Two Brokers in Business Sales: How is the Finder's Fee Split?
Introduction to Business Brokerage and Finder's Fees
Business brokerage is a crucial service for selling or purchasing a business. One of the key components of a business sale is the finder's fee, which is a percentage of the sale price paid to the brokerage services. Understanding how this fee is split when multiple brokers are involved is essential for all parties involved in the transaction. This article explores the different scenarios and methods for splitting the finder's fee when two brokers are involved in the sale.
Understanding the Role of Brokers in Business Sales
Brokers play a critical role in facilitating the sale of a business. They are responsible for marketing the business, attracting potential buyers, and negotiating the terms of the sale. The finder's fee is typically a percentage of the sale price that the broker earns for these services. In some cases, there may be two brokers involved in the sale process, each working with different parties to ensure the transaction is completed successfully.

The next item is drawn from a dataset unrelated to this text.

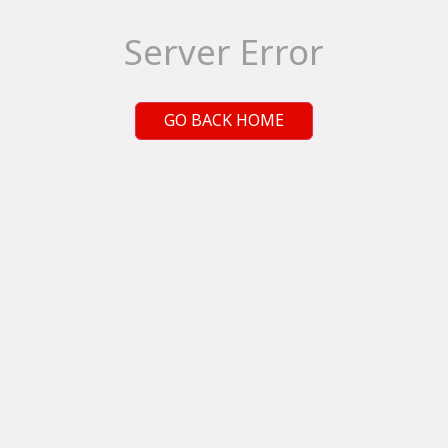
Server Error
GO BACK HOME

The Four Ways to Split the Finder's Fee
When two brokers are involved, the finder's fee can be split according to the following methods:
Per Previous Agreement: The most straightforward and clear method is to follow the agreement between the two brokers. If the brokers have a clear and signed agreement on how the fee will be split, this is usually respected by all parties involved. Per Prevailing Law and/or Custom: In the absence of a written agreement, the fee may be split based on local laws and industry customs. This is especially relevant if the brokers are based in different jurisdictions. Equally: In some cases, the fee may be split equally between the two brokers to ensure fairness and collaboration. As the Court Orders: If there is a dispute and the matter is taken to court, the judge may rule on how the fee should be split. This option is typically a last resort but can be necessary in complex or contentious cases.Factors Influencing the Split
The method used to split the finder's fee can be influenced by a variety of factors, including:
The nature of the business being sold The competition between brokers The reputation and experience of the brokers The specific terms of the agreement between the brokers The preferences of the parties involved in the saleBest Practices for Handling the Finder's Fee Split
Given the potential for confusion and conflict when multiple brokers are involved, it is crucial to have a clear and formal agreement in place. This agreement should specify the percentage that each broker will receive and ensure that both parties are on the same page. Best practices include:
Establishing clear terms and conditions at the beginning of the sale process Writing a detailed agreement that is signed by both brokers Paying attention to local laws and industry customs Ensuring transparency and clear communication throughout the processConclusion
When two brokers are involved in the sale of a business, determining how to split the finder's fee can be a complex process. Whether through a previous agreement, prevailing law, custom, or court order, it is essential to have a clear and formal agreement in place to ensure smooth processing and to avoid any disputes. By understanding the various options and best practices, all parties involved can work together to achieve a successful and profitable business sale.